If the child has been identified as having a hearing loss, but the audiologist is unsure of the exact degree and type, it is better to have him or her enrolled in services than it is to classify the child as not yet determined. A child with a transient conductive hearing loss is still at risk.
The concern of ruling the hearing loss out is not the best reason to prohibit the child from the services provided by the state. That floating classification in the EHDI-IS must be a call to further action, not a reason to delay care.
Ensure that everyone involved in the infant’s hearing care is up to date.
For an infant with normal hearing, entering data into the EHDI-IS is as simple as entering results and checking the record is up to date. This gives other providers the information needed to discharge the infant from their caseload.
Continue ongoing monitoring and surveillance for the late onset of hearing loss.
Please do not forget that hearing loss can occur at any time. Ongoing monitoring and surveillance are warranted if an infant exhibits hearing within normal limits, but risk factors for hearing loss exist. Learn all of the risk factors and especially monitor the set of JCIH-identified risks requiring heightened attention. When you are seeing older children, check the EHDI-IS for risk factors.
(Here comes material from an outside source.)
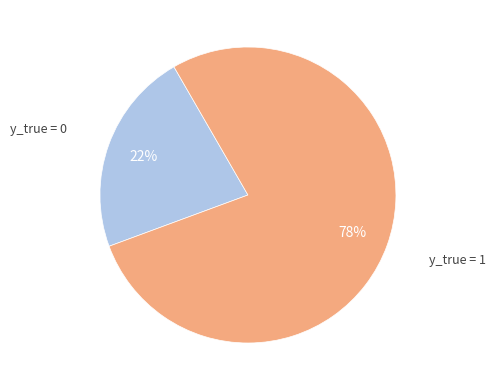

Is there any slice that represents more than half of the pie?

Yes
Review for referral to early childhood intervention.
The EHDI-IS may reveal if the family has already been referred for early intervention, or if needed, direct you to the correct agency for referral. The goal of comprehensive reporting is prompt and appropriate intervention services to prevent developmental delays in vocabulary, communication, and cognitive skills.
The Good News
Thanks to EHDI programs, we are putting children and families in touch with the services they need for success. The American Speech-Language-Hearing Association (ASHA) recently conducted a survey of school-based audiologists, asking where they ranked Individuals with Disabilities Education Act (IDEA) issues by importance (ASHA, 2018). Early intervention was ranked as the most important, followed by early childhood connection with the EHDI program.
Accurate and timely contact with the state EHDI-IS is paramount. We are only as good as the audiologists who make up our EHDI systems.